The sensation that we may be riding on an elevator on a journey through the unknown makes us more aware of the person next to us, the blurred face that gains a contour as we tend to grow older. Nancy was writing her memoir, I don’t know if she had finished it, but the accumulated history of images in her life surely brought a fresh start for her on the page. In a way, she recreated a lasting memory that rode with her to her death, sparking “random thoughts,” as Nancy put it so well in her poem

“At Random”

Random thoughts
on Sunday evening
in a cold, unfriendly city
far away from home
where people pass
with frozen faces
and the sky is full of gloom.

Was it I who chose this country?
Did I see a different place?
Now the wind blows dirty papers,
striking me across the face.


Her words come from her mind way of the heart, fresh before history accumulates.

Nancy was one of the last faces I saw in a Warsaw crowded café close to her university.

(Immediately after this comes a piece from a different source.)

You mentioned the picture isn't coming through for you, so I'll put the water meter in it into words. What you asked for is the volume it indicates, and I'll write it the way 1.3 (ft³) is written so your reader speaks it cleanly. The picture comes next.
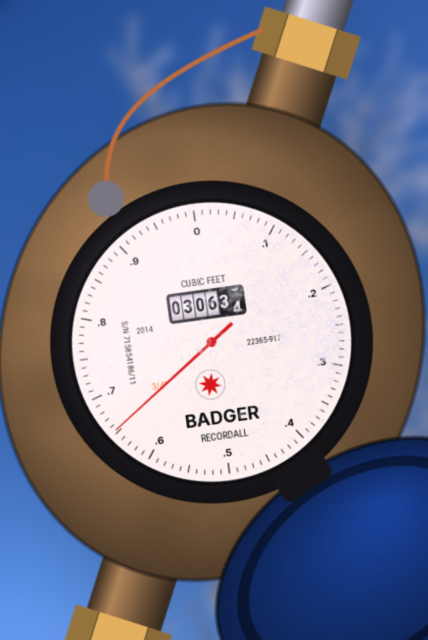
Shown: 30633.65 (ft³)
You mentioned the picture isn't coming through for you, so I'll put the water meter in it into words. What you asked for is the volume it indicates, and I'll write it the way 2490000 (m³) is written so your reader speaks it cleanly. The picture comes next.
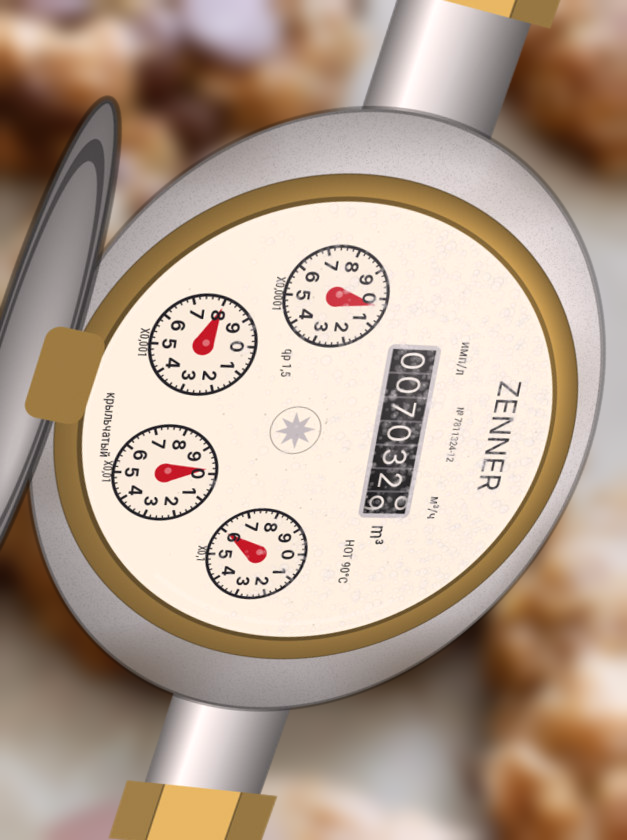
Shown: 70328.5980 (m³)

I would like to think I looked at her “more” so that the Warsaw wind may blow her sparks my way and leave me to ponder how we can best outlive our angst.

Luz Rezende
February 20, 2006

Joe Blades said...

Hi Daniel,

Thank you. You're the second person within a week to contact me concerning Nancy Burke.

Anonymous said...

Hi Joe:
I'm sorry about the misunderstanding about the comment posted by Daniel. I guess I should have clarified that I used a different email to post my comment (Luz Rezende)because your blog would not accept my regualr email to login. I don't wish to have another email other than my current one, which is msn. I guess this comment will go under Daniel's name too, although Daniel never met Nancy. This is just a clarification and not a comment on Nancy. luz

Anonymous said...

It's been four years exactly since Nancy died, but I still remember her sitting at the Warsaw café table, ordering a salad, speaking lively about her students, her poetry, her plans to retire in Europe, her travels, and her pleasure in meeting new and old friends. And above all her love for her family and her young grandaughter in Moscow.
I just wanted to say I miss her presence and friendship.

Joe Blades said...

thank you, again. I've just learned that Nancy's friend and colleague Vesna Lopicic, at the University of Nis, is wanting to publish a thank you anthology that will hopefully include Nancy's work

Anonymous said...

Would have been 80 today.
Sometimes we avoid thoughts that we know bring pain, so we subconsciously forget, only to be occasionally awoken like from a dream with a panicky realization that it is permanent. Life goes on and waits for no one, the stragglers are left behind. We are all connected to others in one way or another, and when life forces us to continue running down the road, we turn our head to see those that have stopped.. their image fades the further we run.. we run and we run, there is no finish line in sight. Then at some point we are forced to stop as well.. and lying there immobile we look with grief at those who are getting further and further away from us. What a senseless race, bad joke..
Unless we are not really separate runners at all. An abstract whole that we don't really yet understand..linking all of us together in one continuous column, the energy that burst long ago to create our life runs through us and I am you and you are me, inseparable no matter what the cosmetic appearances of body and mind might portray. You are not gone and never will be, neither are those who you lost.. when someday someone crosses that finish line of the human marathon we will all be there together, lifting our arms in victory, the joy of life love complete, a big family together forever.